▶ _TEXT_:
══════

Aus der Initiative sind drei spezialisierte Unternehmen hervorgegangen:
- Tsunami Automotive: Verantwortlich für die Ersatzteilversorgung in Nordamerika.
- Tidal Wave: Kümmert sich um die Ersatzteilbeschaffung in Europa.
- UnderCurrent Automotive: Ein Software-Unternehmen, das von ehemaligen Ingenieuren von Google und Apple geleitet wird.
Diese Firmen durchsuchen Versicherungsauktionen nach Teilen und beauftragen Hersteller, um wichtige Komponenten nachzuproduzieren.
Historische Vorbilder
Das Vorgehen der Fisker-Besitzer hat historische Parallelen. Auch Enthusiasten von Marken wie DeLorean und Saab haben nach der Schließung der Werke die Ersatzteilversorgung und den Erhalt der Fahrzeuge durch Clubs und private Initiativen sichergestellt. Der Unterschied besteht darin, dass die FOA zusätzlich moderne Software für ein vernetztes Fahrzeug entwickeln muss.
Technische Lösungen aus der Community
Die größte Herausforderung für die Besitzer ist die komplexe Software des Fisker Ocean. Hier setzt UnderCurrent Automotive an. Das erste Produkt des Unternehmens ist OceanLink Pro, eine mobile App, die grundlegende Funktionen wie die Fernüberwachung des Batteriestatus und die Klimasteuerung wiederherstellt. Mehr als 1.200 Mitglieder nutzen die App bereits.
Zusätzlich wurde ein Gerät namens OceanLink Pulse entwickelt. Es rüstet Funktionen wie kabelloses CarPlay und Android Auto nach. Zukünftige Updates sollen einen schlüssellosen Zugang ermöglichen.
„Das sind Dinge, die man von einem Luxusauto für 70.000 Dollar erwartet hätte“, sagt Bagley. „Aber wir sind froh, das zu liefern, was ein Milliarden-Dollar-Unternehmen anscheinend nicht konnte.“
Unsichere Zukunft und große Hürden
Trotz des Engagements der Besitzergemeinschaft bleibt die Zukunft der Fisker-Ocean-Fahrzeuge ungewiss. Analysten der Automobilindustrie bewerten die Erfolgsaussichten der FOA unterschiedlich. Seth Goldstein von Morningstar hält die Organisation für einen sinnvollen Weg, Ressourcen zu teilen und die Fahrzeuge langfristig zu warten.

══════

▶ _ERFASSTE DATEN_:
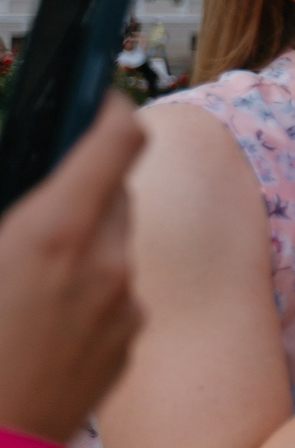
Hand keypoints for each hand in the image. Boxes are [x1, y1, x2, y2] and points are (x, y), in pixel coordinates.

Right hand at [0, 93, 146, 443]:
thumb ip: (13, 214)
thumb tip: (28, 207)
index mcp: (55, 232)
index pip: (118, 140)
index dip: (109, 112)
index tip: (95, 104)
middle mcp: (105, 262)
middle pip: (116, 191)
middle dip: (84, 186)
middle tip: (42, 200)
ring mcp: (124, 306)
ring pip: (115, 244)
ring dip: (85, 240)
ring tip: (29, 271)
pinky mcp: (129, 343)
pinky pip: (116, 292)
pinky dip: (89, 288)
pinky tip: (41, 316)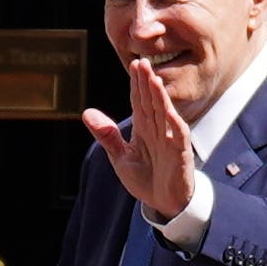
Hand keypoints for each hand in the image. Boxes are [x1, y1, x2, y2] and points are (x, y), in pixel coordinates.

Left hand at [82, 57, 196, 222]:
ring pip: (163, 112)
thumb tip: (86, 113)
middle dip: (146, 82)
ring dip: (159, 95)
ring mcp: (169, 139)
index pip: (139, 101)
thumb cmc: (146, 179)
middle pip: (151, 101)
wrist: (165, 204)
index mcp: (143, 128)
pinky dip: (173, 122)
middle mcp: (157, 129)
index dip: (136, 84)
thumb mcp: (120, 157)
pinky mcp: (179, 153)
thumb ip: (107, 135)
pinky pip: (177, 134)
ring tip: (153, 78)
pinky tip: (167, 109)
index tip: (134, 64)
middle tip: (142, 61)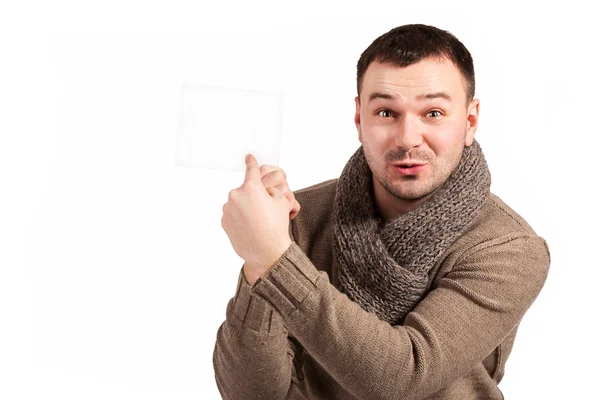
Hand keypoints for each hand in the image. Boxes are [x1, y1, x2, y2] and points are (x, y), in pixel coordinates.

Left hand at [221, 154, 292, 279]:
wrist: (267, 252)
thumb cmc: (276, 227)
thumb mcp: (282, 203)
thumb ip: (272, 190)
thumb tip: (265, 190)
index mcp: (251, 187)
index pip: (251, 170)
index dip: (251, 162)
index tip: (248, 157)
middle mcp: (236, 195)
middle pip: (246, 190)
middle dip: (254, 197)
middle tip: (264, 211)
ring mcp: (228, 209)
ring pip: (239, 203)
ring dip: (246, 208)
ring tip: (258, 223)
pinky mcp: (224, 221)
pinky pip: (233, 214)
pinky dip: (240, 218)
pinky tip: (250, 228)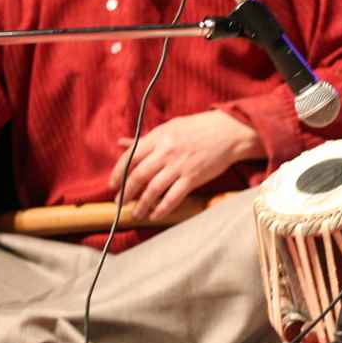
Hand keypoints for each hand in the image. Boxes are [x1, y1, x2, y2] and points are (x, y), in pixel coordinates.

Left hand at [109, 109, 259, 219]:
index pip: (130, 157)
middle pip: (138, 176)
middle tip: (119, 203)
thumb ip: (145, 138)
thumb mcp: (170, 127)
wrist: (229, 132)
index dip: (117, 173)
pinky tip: (155, 214)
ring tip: (135, 213)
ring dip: (141, 204)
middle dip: (126, 193)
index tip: (112, 186)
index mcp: (158, 137)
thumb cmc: (199, 128)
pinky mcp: (193, 177)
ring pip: (153, 189)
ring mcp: (180, 165)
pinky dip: (162, 208)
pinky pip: (173, 197)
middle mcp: (166, 151)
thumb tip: (121, 142)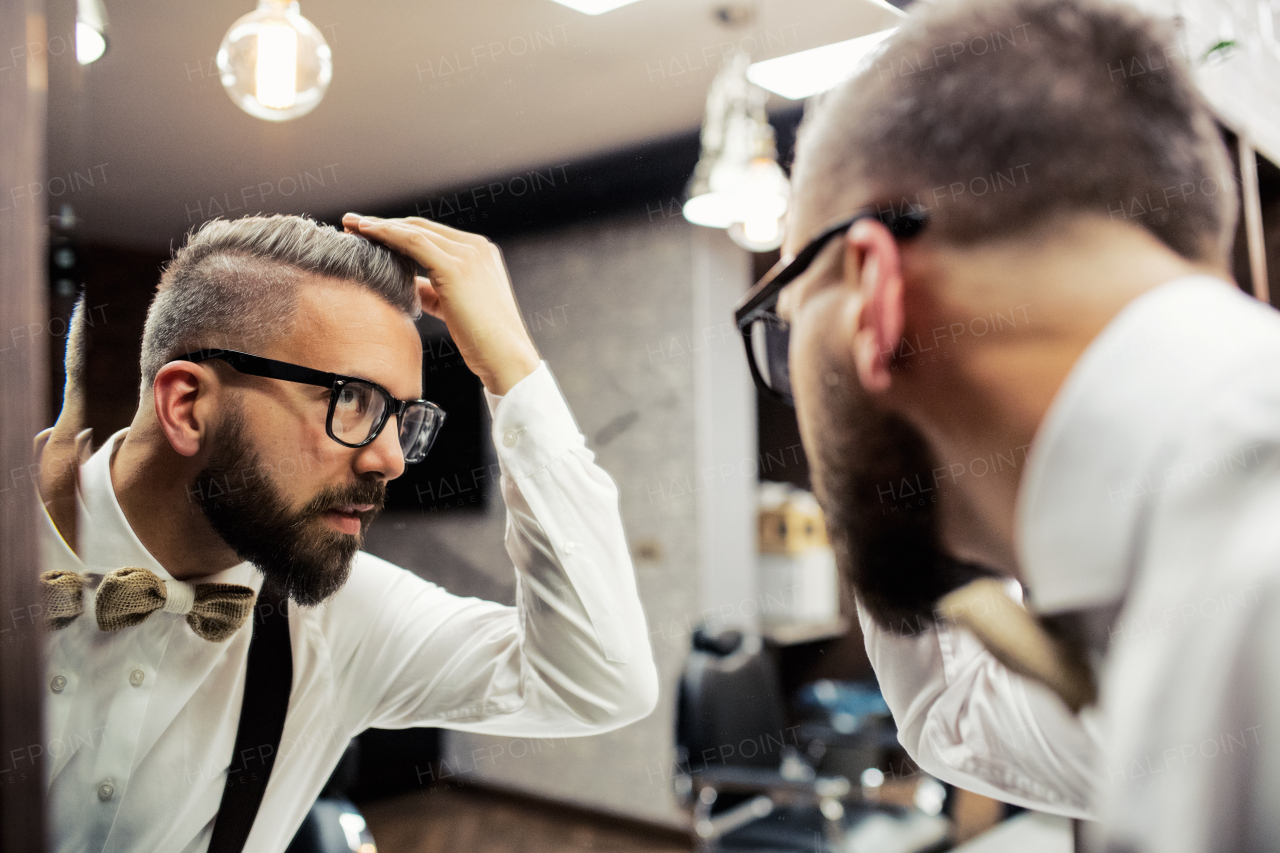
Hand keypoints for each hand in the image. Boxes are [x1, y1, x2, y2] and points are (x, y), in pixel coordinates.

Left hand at [341, 213, 540, 394]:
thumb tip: (408, 285)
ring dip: (379, 226)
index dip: (398, 230)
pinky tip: (366, 235)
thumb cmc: (482, 340)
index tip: (369, 232)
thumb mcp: (453, 306)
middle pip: (420, 226)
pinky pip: (413, 242)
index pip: (432, 233)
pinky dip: (387, 235)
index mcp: (480, 253)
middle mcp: (476, 246)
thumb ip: (432, 291)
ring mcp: (468, 254)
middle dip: (383, 223)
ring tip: (351, 227)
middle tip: (351, 223)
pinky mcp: (456, 267)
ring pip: (414, 230)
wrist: (506, 357)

══════

▶ _ARBEITSAUFTRAG_:
Gib aus dem Text über die Fisker-Besitzer alles von „Aus der Initiative“ bis hinunter zu „Ersatzteilbeschaffung in Europa.“ unverändert wieder. Die Datensätze werden hierfür nicht benötigt.

▶ _ANTWORT_:
Aus der Initiative sind drei spezialisierte Unternehmen hervorgegangen:
- Tsunami Automotive: Verantwortlich für die Ersatzteilversorgung in Nordamerika.
- Tidal Wave: Kümmert sich um die Ersatzteilbeschaffung in Europa.